See, the past few years, Oyamel, one of my favorite work neighborhood restaurants celebrates squash blossom season by adding a few blossomy dishes to the menu. One of them, is goat cheese stuffed blossoms in a vera cruz style sauce.
In the end, mine looked nada like Jose Andres’ but tasted just as good…if I do say so myself!
The good news for you (and for me, really) was that they were really easy, and quick to make. I’d say they’re the perfect appetizer for just those reasons. The bad news for you (and for me) was that they were really easy, and quick to make. Okay, I’m not gonna say exactly how many stuffed blossoms I ended up eating…but let’s just say I made six…and there were maybe, perhaps, I think, something like two left…because I thought, “Hmmmm. I should save these for…someone…else?” Sue me!! I love goat cheese.
Inspired by Jose Andres, with guidance from Saveur
- 1 white onion, peeled and diced
- 2 garlic cloves, peeled and minced
- 1 tbsp. extra-virgin olive oil
- 14oz can diced, low-sodium tomatoes
- 1/4c large green olives, pitted and chopped
- 2 tbsp. capers, rinsed
- 1tbsp fresh rosemary, chopped
- 1tsp marjoram
- 1⁄2 tsp. dried Mexican oregano
- 1 bay leaves
- Freshly ground black pepper
- 6 large squash blossoms
- 1 small pack of herbed goat cheese (they come in two sizes, big and small, get the small)
- 2 limes, juiced
In a sauté pan over medium heat place the diced onion and olive oil…mix it up and let it cook until they’re softened…about 5 minutes. Add the garlic and cook for another minute or so.
Add tomatoes and cook for 10 minutes. Add olives, capers, rosemary, marjoram, oregano, and bay leaves. Season with salt and pepper; simmer over low heat for about 20 minutes.
While that simmers, start stuffing the blossoms.

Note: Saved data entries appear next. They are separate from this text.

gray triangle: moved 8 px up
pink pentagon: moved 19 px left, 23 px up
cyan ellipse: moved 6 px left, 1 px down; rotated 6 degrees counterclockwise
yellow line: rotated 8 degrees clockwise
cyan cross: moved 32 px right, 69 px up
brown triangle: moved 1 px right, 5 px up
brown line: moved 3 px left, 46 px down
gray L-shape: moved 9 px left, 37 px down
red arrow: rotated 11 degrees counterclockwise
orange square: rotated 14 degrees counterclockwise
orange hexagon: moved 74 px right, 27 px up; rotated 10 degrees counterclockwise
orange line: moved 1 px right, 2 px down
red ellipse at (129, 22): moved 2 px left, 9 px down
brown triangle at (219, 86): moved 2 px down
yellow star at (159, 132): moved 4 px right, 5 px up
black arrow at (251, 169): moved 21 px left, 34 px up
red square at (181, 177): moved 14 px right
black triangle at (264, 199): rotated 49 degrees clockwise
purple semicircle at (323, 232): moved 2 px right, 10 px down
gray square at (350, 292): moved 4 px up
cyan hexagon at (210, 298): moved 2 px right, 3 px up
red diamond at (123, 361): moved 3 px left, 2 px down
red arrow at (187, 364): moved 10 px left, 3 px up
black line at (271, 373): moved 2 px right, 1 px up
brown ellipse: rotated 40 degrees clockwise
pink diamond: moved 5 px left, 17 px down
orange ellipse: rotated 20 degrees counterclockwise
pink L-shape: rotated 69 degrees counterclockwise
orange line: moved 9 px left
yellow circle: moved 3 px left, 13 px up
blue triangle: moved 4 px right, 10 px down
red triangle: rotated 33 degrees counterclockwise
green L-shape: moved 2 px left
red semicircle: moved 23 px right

In a bowl, mix the goat cheese with the lime juice and stir until combined. Place mixture in a piping bag, or a plastic sandwich baggie with a corner cut off. Carefully open a blossom – they tear very easily so be gentle…you may have to gently pull the openings apart like you would open a bag of chips – pulling opposite sides from more sturdy parts of the blossom. Once open, insert the tip of your piping bag and fill the blossom. Stop just short of the frilly opening. Repeat with all six blossoms.
Gently nestle the blossoms in the pan, cover, and cook for about 8 minutes or so. Some of the cheese will have oozed out, making the vera cruz sauce/marinade creamy…yummy! Discard the bay leaf and serve!